**EXERCISE OBJECTIVE:** What is needed is an exact reproduction of the listing, without its pictures.

------------------------------------------------------------------------

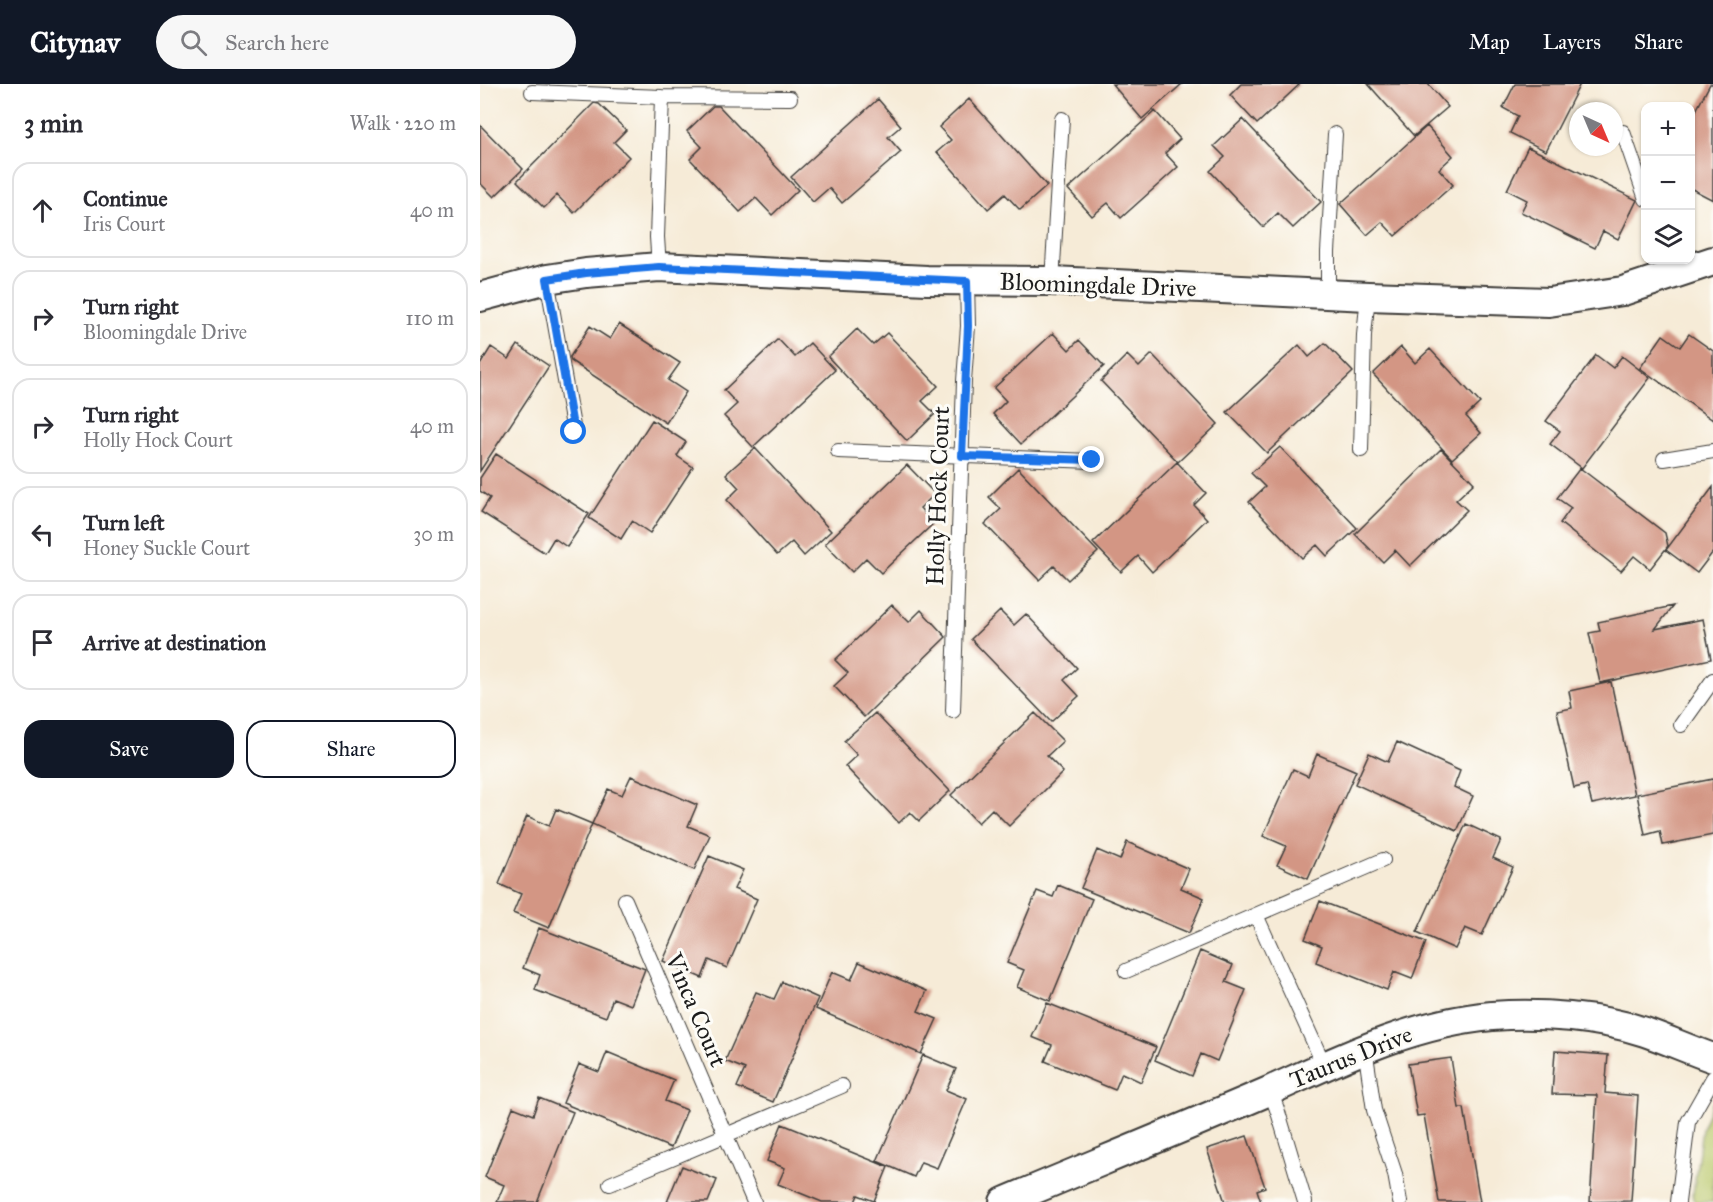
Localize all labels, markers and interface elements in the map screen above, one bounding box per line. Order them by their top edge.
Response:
search box [156,15,576,69]
text: Citynav [30,25,120,60]
icon: search [177,26,210,59]
text: Search here [225,29,329,56]
text: Map [1469,29,1510,55]
text: Layers [1543,29,1601,55]
text: Share [1634,29,1683,55]
north arrow [1569,102,1623,156]
map controls [1641,102,1695,264]
button: + [1641,102,1695,156]
text: 3 min [24,107,83,139]
text: Walk · 220 m [349,111,456,135]
button: − [1641,156,1695,210]
text: Continue [83,185,168,212]
icon: ahead [26,194,59,227]
text: 40 m [410,198,454,222]
button: layers [1641,210,1695,264]
text: Iris Court [83,212,165,236]
street label: Bloomingdale Drive [999,267,1197,303]
text: Turn right [83,293,179,320]
icon: right [26,302,59,335]
text: 110 m [406,306,454,330]
text: Bloomingdale Drive [83,320,247,344]
text: Turn right [83,401,179,428]
street label: Holly Hock Court [920,405,956,586]
icon: right [26,410,59,443]
text: 40 m [410,414,454,438]
route start [560,418,586,444]
text: Holly Hock Court [83,428,233,452]
route end [1078,446,1104,472]
text: Turn left [83,509,165,536]
icon: left [26,518,59,551]
text: 30 m [413,522,454,546]
text: Honey Suckle Court [83,536,250,560]
icon: arrive [26,626,59,659]
text: Arrive at destination [83,629,266,656]
button: Save [24,720,234,778]
button: Share [246,720,456,778]
street label: Vinca Court [658,948,734,1072]
street label: Taurus Drive [1285,1019,1417,1095]

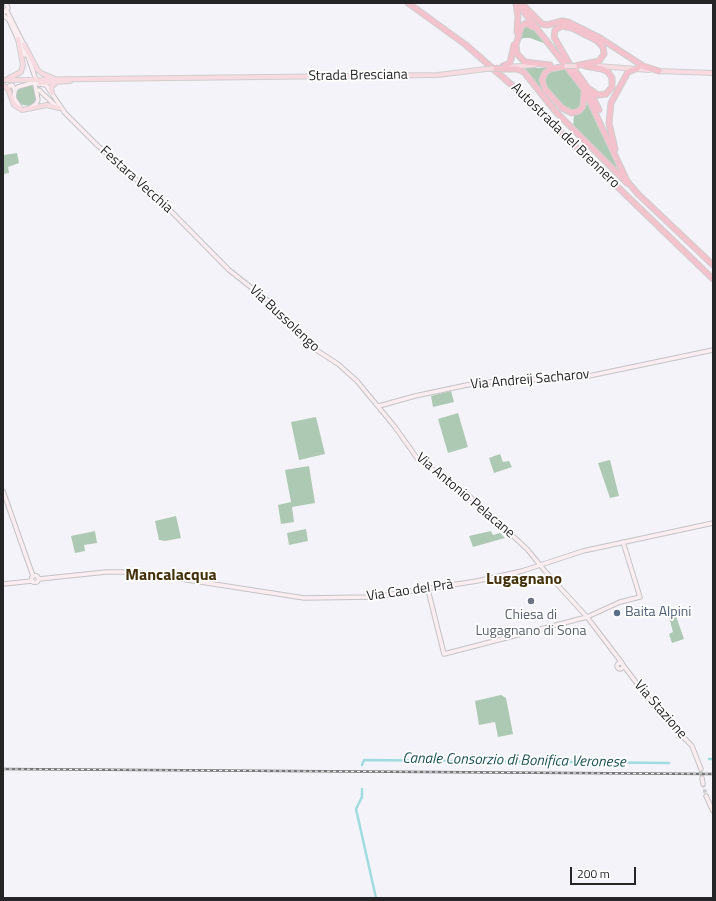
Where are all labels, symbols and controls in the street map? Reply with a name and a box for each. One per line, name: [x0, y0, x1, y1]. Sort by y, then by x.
street label: Strada Bresciana: [308, 67, 408, 85]
street label: Autostrada del Brennero: [507, 80, 623, 192]
street label: Festara Vecchia: [96, 143, 176, 217]
street label: Via Bussolengo: [245, 282, 323, 356]
street label: Via Andreij Sacharov: [470, 366, 590, 394]
street label: Via Antonio Pelacane: [412, 450, 518, 542]
district label: Mancalacqua: [125, 566, 217, 586]
district label: Lugagnano: [486, 570, 562, 590]
street label: Via Cao del Prà: [366, 577, 454, 605]
marker: Chiesa di Lugagnano di Sona: [526, 596, 536, 606]
place label: Baita Alpini: [625, 605, 691, 621]
place label: Chiesa di Lugagnano di Sona: [475, 608, 587, 640]
marker: Baita Alpini: [612, 608, 622, 618]
street label: Via Stazione: [630, 677, 690, 743]
water label: Canale Consorzio di Bonifica Veronese: [402, 750, 626, 772]
scale bar: [572, 859, 638, 885]
text: 200 m: [577, 864, 610, 883]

------------------------------------------------------------------------

**PROBLEM SOLUTION:**
Localize all labels, markers and interface elements in the map screen above, one bounding box per line. Order them by their top edge.
Response:
search box [156,15,576,69]
text: Citynav [30,25,120,60]
icon: search [177,26,210,59]
text: Search here [225,29,329,56]
text: Map [1469,29,1510,55]
text: Layers [1543,29,1601,55]
text: Share [1634,29,1683,55]
north arrow [1569,102,1623,156]
map controls [1641,102,1695,264]
button: + [1641,102,1695,156]
text: 3 min [24,107,83,139]
text: Walk · 220 m [349,111,456,135]
button: − [1641,156,1695,210]
text: Continue [83,185,168,212]
icon: ahead [26,194,59,227]
text: 40 m [410,198,454,222]
button: layers [1641,210,1695,264]
text: Iris Court [83,212,165,236]
street label: Bloomingdale Drive [999,267,1197,303]
text: Turn right [83,293,179,320]
icon: right [26,302,59,335]
text: 110 m [406,306,454,330]
text: Bloomingdale Drive [83,320,247,344]
text: Turn right [83,401,179,428]
street label: Holly Hock Court [920,405,956,586]
icon: right [26,410,59,443]
text: 40 m [410,414,454,438]
route start [560,418,586,444]
text: Holly Hock Court [83,428,233,452]
route end [1078,446,1104,472]
text: Turn left [83,509,165,536]
icon: left [26,518,59,551]
text: 30 m [413,522,454,546]
text: Honey Suckle Court [83,536,250,560]
icon: arrive [26,626,59,659]
text: Arrive at destination [83,629,266,656]
button: Save [24,720,234,778]
button: Share [246,720,456,778]
street label: Vinca Court [658,948,734,1072]
street label: Taurus Drive [1285,1019,1417,1095]

Where are all labels, symbols and controls in the street map? Reply with a name and a box for each. One per line, name: [x0, y0, x1, y1]. Sort by y, then by x.
street label: Strada Bresciana: [308, 67, 408, 85]
street label: Autostrada del Brennero: [507, 80, 623, 192]
street label: Festara Vecchia: [96, 143, 176, 217]
street label: Via Bussolengo: [245, 282, 323, 356]
street label: Via Andreij Sacharov: [470, 366, 590, 394]
street label: Via Antonio Pelacane: [412, 450, 518, 542]
district label: Mancalacqua: [125, 566, 217, 586]
district label: Lugagnano: [486, 570, 562, 590]
street label: Via Cao del Prà: [366, 577, 454, 605]
marker: Chiesa di Lugagnano di Sona: [526, 596, 536, 606]
place label: Baita Alpini: [625, 605, 691, 621]
place label: Chiesa di Lugagnano di Sona: [475, 608, 587, 640]
marker: Baita Alpini: [612, 608, 622, 618]
street label: Via Stazione: [630, 677, 690, 743]
water label: Canale Consorzio di Bonifica Veronese: [402, 750, 626, 772]
scale bar: [572, 859, 638, 885]
text: 200 m: [577, 864, 610, 883]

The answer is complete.